Während «Schlag den Raab» auch nach vielen Jahren noch immer für atemberaubend hohe Einschaltquoten zu haben ist und gemeinsam mit «The Voice» die erfolgreichste Show-Ausstrahlung ProSiebens stellt, haben diverse andere Raab-Veranstaltungen zuletzt deutliche Abnutzungserscheinungen gezeigt. Hiervon blieb auch die «TV total Pokerstars.de-Nacht» nicht verschont (siehe auch Infobox). Die neueste Ausgabe, in der unter anderem Schauspieler Elyas M. Barek sowie «Promi Big Brother»-Kandidat und Ex-Politiker Ronald Schill um den Jackpot spielten, lief dennoch durchaus erfreulich.

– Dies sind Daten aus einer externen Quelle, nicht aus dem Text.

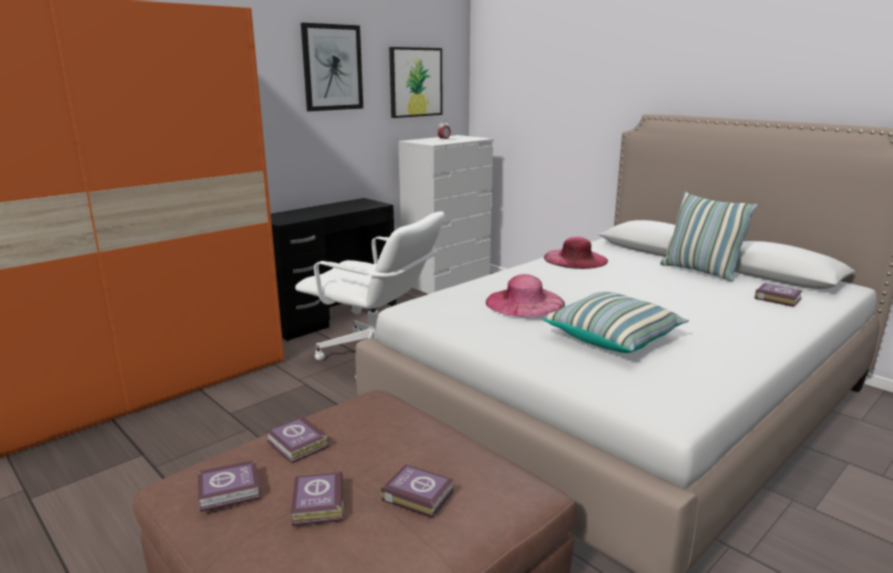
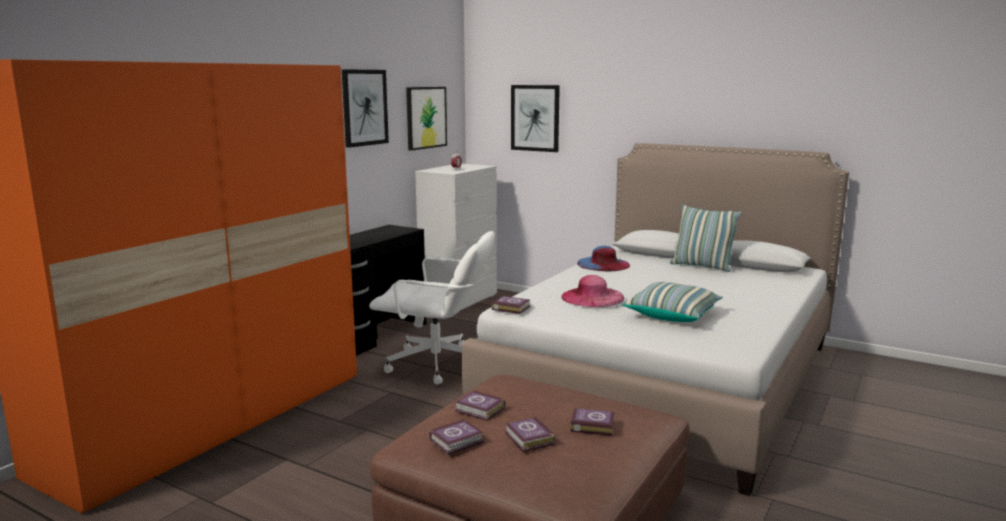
camera: 15 degrees left, 5 degrees down
(538, 84) = (535, 118): none -> picture
(575, 259) = (603, 264): pink hat -> blue hat
(776, 298) = (765, 280): book -> book (510, 308)

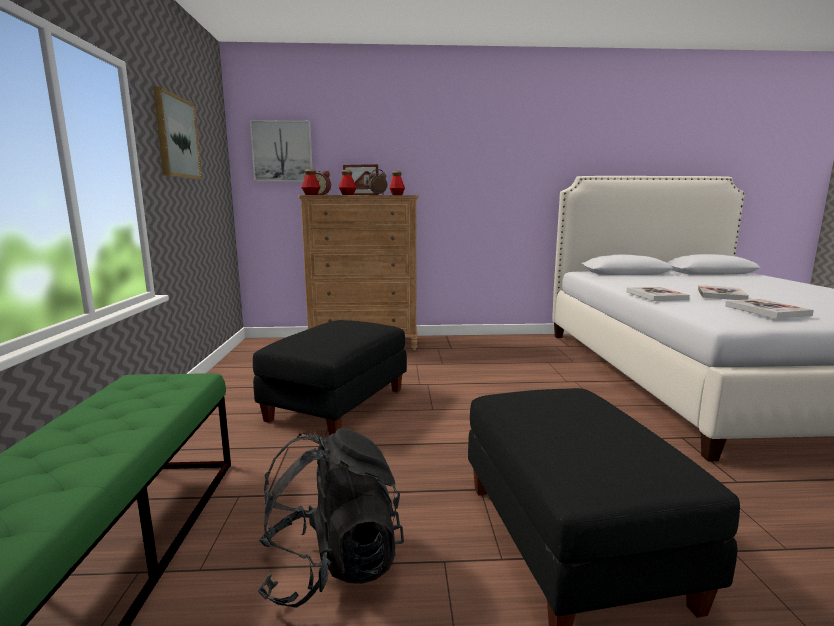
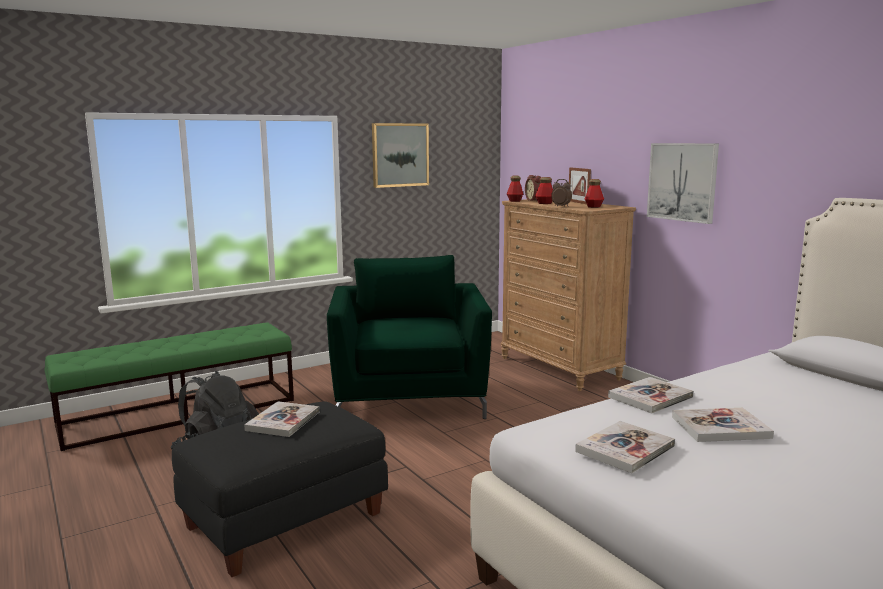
camera: 60 degrees right, 0 degrees up
(282, 151) = (532, 151): picture -> picture (682, 182)
(337, 404) = (410, 399): black ottoman -> green armchair
(559, 418) = (283, 421): none -> book

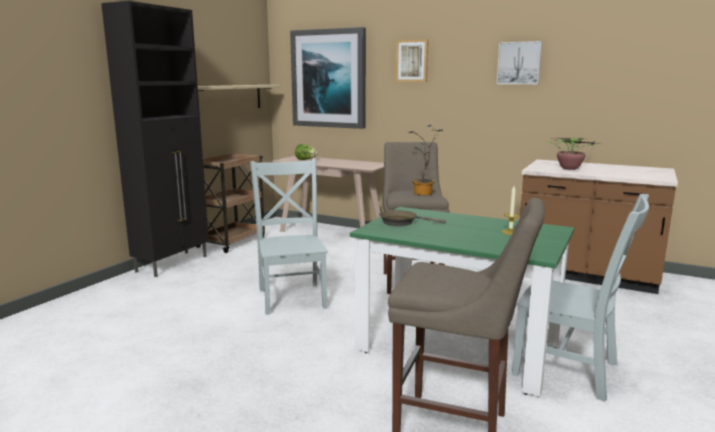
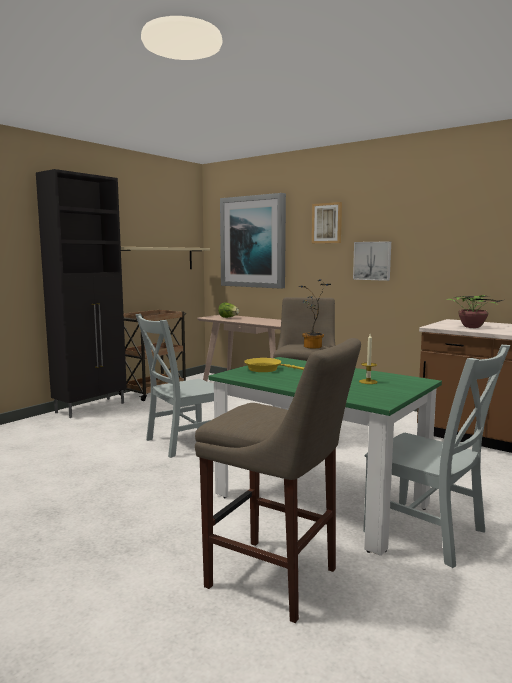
camera: 10 degrees right, 5 degrees down
(292, 297) = (182, 442): grey chair -> grey chair turned 120 degrees counterclockwise
(401, 222) = (266, 369): brown frying pan -> yellow frying pan
(519, 63) = (428, 222): picture -> picture (372, 260)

Durchschnittlich verfolgten 0,80 Millionen Menschen die um 22:15 Uhr gestartete Sendung, was einem ordentlichen Gesamt-Marktanteil von 6,2 Prozent entsprach. In der besonders wichtigen werberelevanten Zielgruppe lockte das Spätabend-Event 0,64 Millionen zum Sender, was mit weitgehend unspektakulären 11,9 Prozent einher ging. Die letzte Ausgabe des raab'schen Pokerturniers verzeichnete Anfang Oktober noch etwas schwächere Marktanteile von 5,7 und 10,8 Prozent bei einer minimal höheren Reichweite von 0,81 Millionen.

Vor allem aber dürfte ProSieben dahingehend zufrieden sein, dass man sich gegenüber den enttäuschenden Zahlen steigerte, die zuvor von der US-amerikanischen Sitcom «Mom» elf Wochen lang auf diesem Sendeplatz zu Buche standen. Im Schnitt sahen die 22 Episoden rund eine Million Menschen, was noch nicht einmal fünf Prozent aller Fernsehenden entsprach. Bei den 14- bis 49-Jährigen kam die Comedyserie im Schnitt nicht einmal auf zehn Prozent, womit sie über zwei Prozent unterhalb des Senderschnitts rangierte (mehr hierzu in unserem Quotencheck).

Zur Primetime wartete der Privatsender aus Unterföhring mit seiner Standard-Rezeptur aus jeweils zwei Folgen von «Two and a Half Men» und «2 Broke Girls» auf. In der umworbenen Zielgruppe kam Ashton Kutcher zunächst auf mittelprächtige 11,3 und 11,7 Prozent bei maximal 1,41 Millionen Konsumenten, die Mädels verzeichneteten anschließend nur noch 10,3 und 10,8 Prozent bei bestenfalls 1,22 Millionen. Insgesamt lagen die Reichweiten zwischen 1,37 und 1,71 Millionen, was stets unterdurchschnittlichen Werten von 4,7 bis 5,3 Prozent entsprach.

© AGF in Zusammenarbeit mit der GfK/TV Scope/media control. Zuschauer ab 3 Jahren und 14-49 Jahre (Vorläufige Daten), BRD gesamt/ Fernsehpanel D+EU Millionen und Marktanteile in %.